Więcej ciekawych treści znajdziesz na Gazeta.pl
Wizyta z dziećmi u fryzjera często jest prawdziwym przeżyciem. Niektóre maluchy na widok nożyczek czy maszynki do włosów wpadają w istną histerię. Nie pomagają specjalne samochodziki do siedzenia, bajki i przeróżne gadżety. Na szczęście w większości przypadków z wiekiem strach przed salonem fryzjerskim mija.
Są jednak dzieciaki, które chętnie siadają na fotel i pozwalają sobie wyczarować przeróżne fryzury. O ile część rodziców stawia na klasyczne "krótkie boki, dłuższą górę", czyli włosy krótko przycięte po bokach i nieco dłuższe na górze, to są tacy, którzy pozwalają sobie na odrobinę ekstrawagancji, jeśli chodzi o fryzury swoich pociech.
Pewna mama pokazała na TikToku nagranie, na którym widać, na jaką, dość nietypową fryzurę, zdecydowała się dla swojego dziecka.

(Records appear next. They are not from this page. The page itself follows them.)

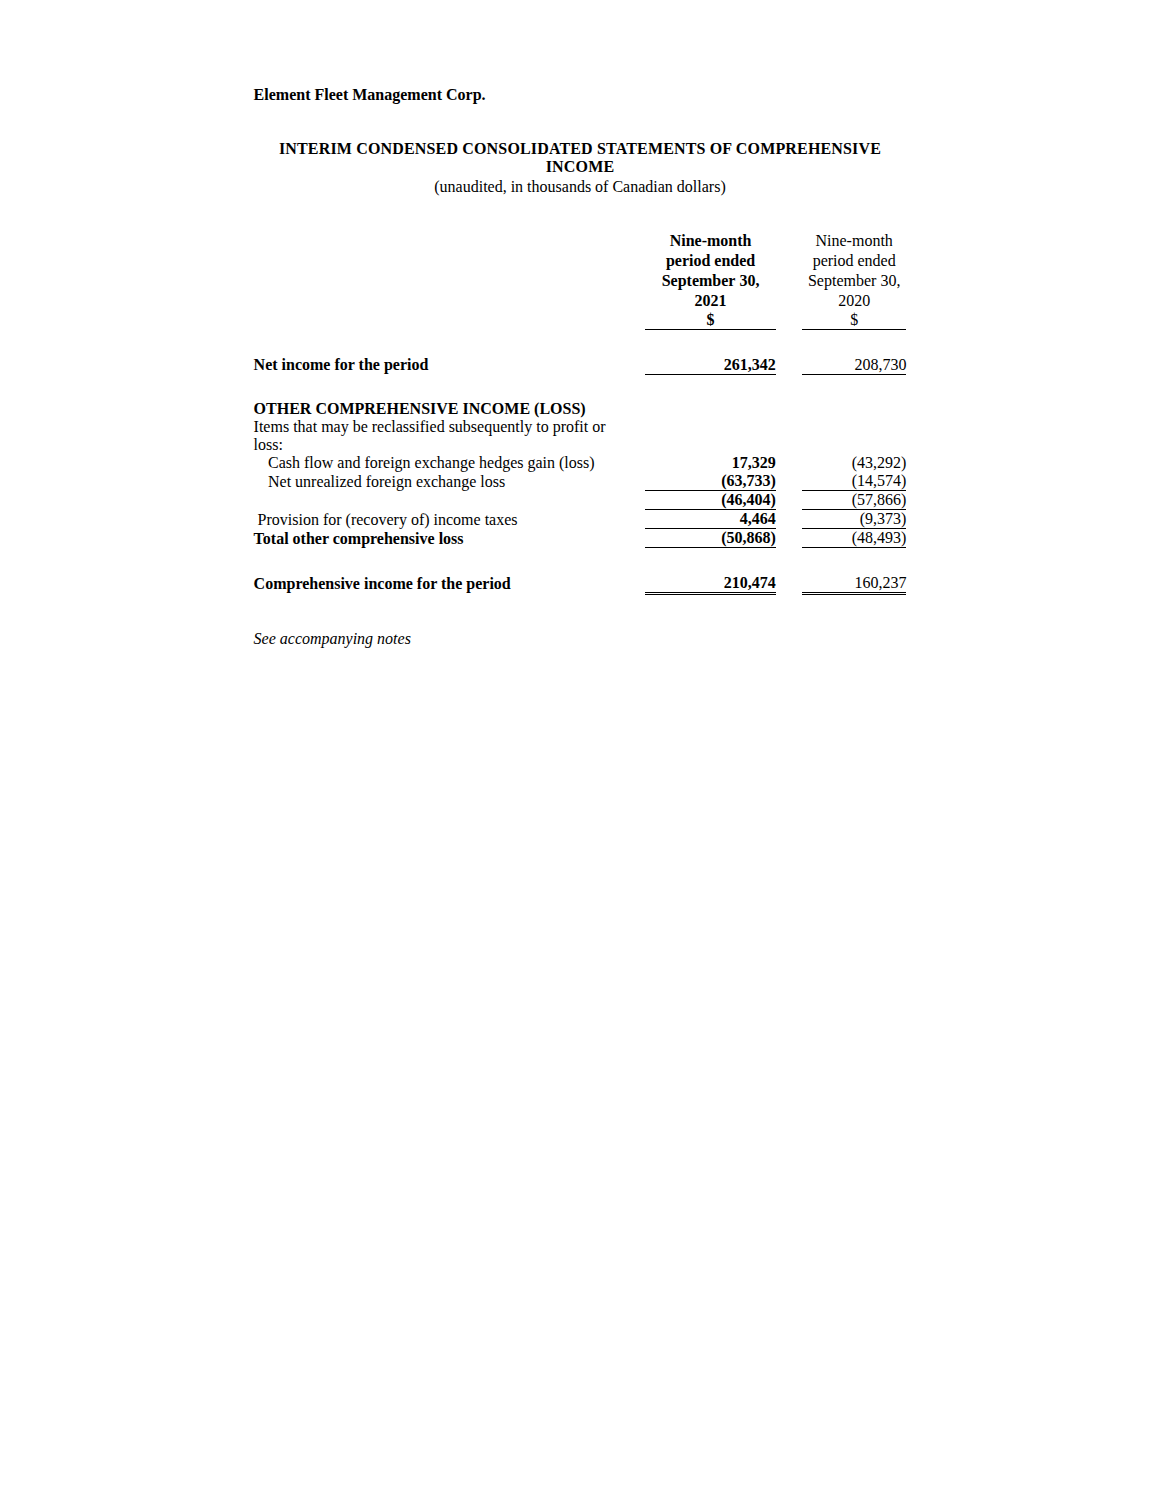Element Fleet Management Corp.
INTERIM CONDENSED CONSOLIDATED STATEMENTS OF COMPREHENSIVE INCOME
(unaudited, in thousands of Canadian dollars)
| | | Nine-month period ended September 30, 2021 | | Nine-month period ended September 30, 2020 |
| --- | --- | --- | --- | --- |
| | | $ | | $ |
| Net income for the period | | 261,342 | | 208,730 |
| OTHER COMPREHENSIVE INCOME (LOSS) | | | | |
| Items that may be reclassified subsequently to profit or loss: | | | | |
| Cash flow and foreign exchange hedges gain (loss) | | 17,329 | | (43,292) |
| Net unrealized foreign exchange loss | | (63,733) | | (14,574) |
| | | (46,404) | | (57,866) |
| Provision for (recovery of) income taxes | | 4,464 | | (9,373) |
| Total other comprehensive loss | | (50,868) | | (48,493) |
| Comprehensive income for the period | | 210,474 | | 160,237 |
See accompanying notes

Fryzjer przykłada do głowy chłopca szablon i sięga po maszynkę. Po chwili na głowie chłopca można podziwiać... wzór świnki Peppy.
Nowa fryzura rozbawiła setki internautów.

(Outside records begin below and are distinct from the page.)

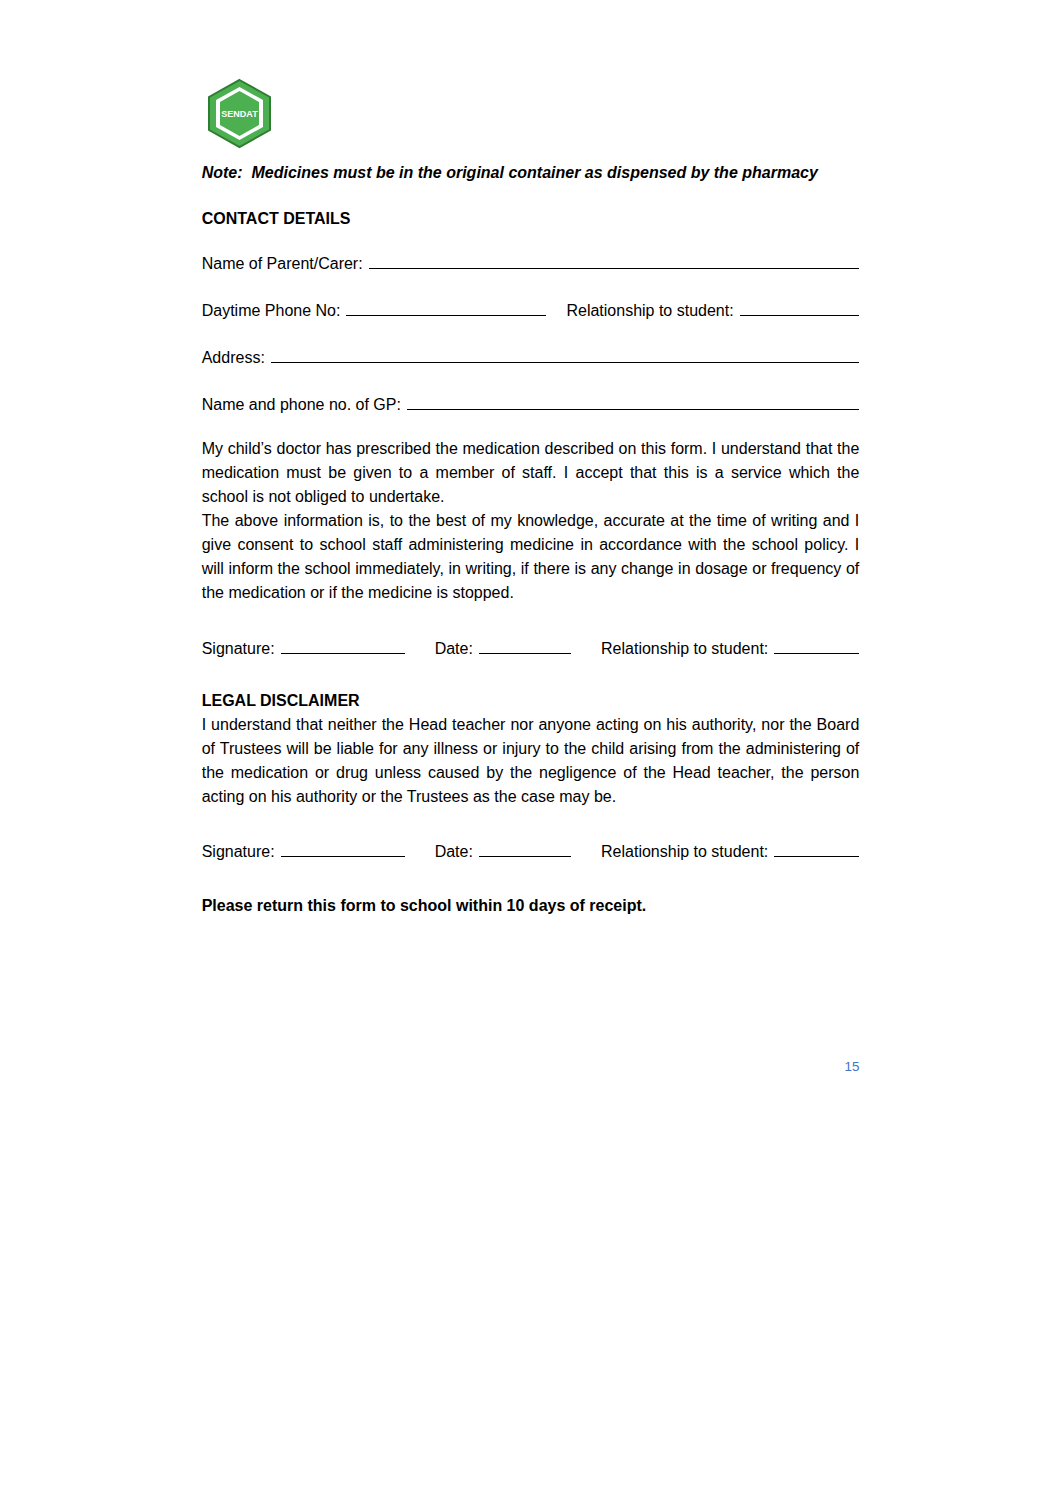SENDAT
Note: Medicines must be in the original container as dispensed by the pharmacy
CONTACT DETAILS
Name of Parent/Carer:
Daytime Phone No: Relationship to student:
Address:
Name and phone no. of GP:
My child’s doctor has prescribed the medication described on this form. I understand that the medication must be given to a member of staff. I accept that this is a service which the school is not obliged to undertake.
The above information is, to the best of my knowledge, accurate at the time of writing and I give consent to school staff administering medicine in accordance with the school policy. I will inform the school immediately, in writing, if there is any change in dosage or frequency of the medication or if the medicine is stopped.
Signature: Date: Relationship to student:
LEGAL DISCLAIMER
I understand that neither the Head teacher nor anyone acting on his authority, nor the Board of Trustees will be liable for any illness or injury to the child arising from the administering of the medication or drug unless caused by the negligence of the Head teacher, the person acting on his authority or the Trustees as the case may be.
Signature: Date: Relationship to student:
Please return this form to school within 10 days of receipt.
15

W przedszkolu będzie najmodniejsze
- śmieje się jeden z nich. "Jakby przegrał zakład", "Lol jakie to śmieszne", "Jak można tak ściąć dziecko", "Omg szok", "Oh ludzie robią to z dziećmi nieeee", "nie mogę uwierzyć w to, co widzę", "Największy dziecięcy fan świnki Peppy" - pisali.
Niektórzy przyznają, że pomysł jest naprawdę zabawny i sami zafundują takie fryzury swoim pociechom.
Chcę to zrobić moim przyszłym dzieciom
- napisała jedna z internautek. "Zetnę tak swoje dziecko przy kolejnej okazji" - pisze inna. To znaczy, że są osoby, którym takie cięcie się podoba.
Część komentujących uważa, że bez względu na to, co mówią dorośli, to chłopiec z pewnością był przeszczęśliwy, mając swoją ulubioną postać z bajki wyciętą z włosów i to jest najważniejsze.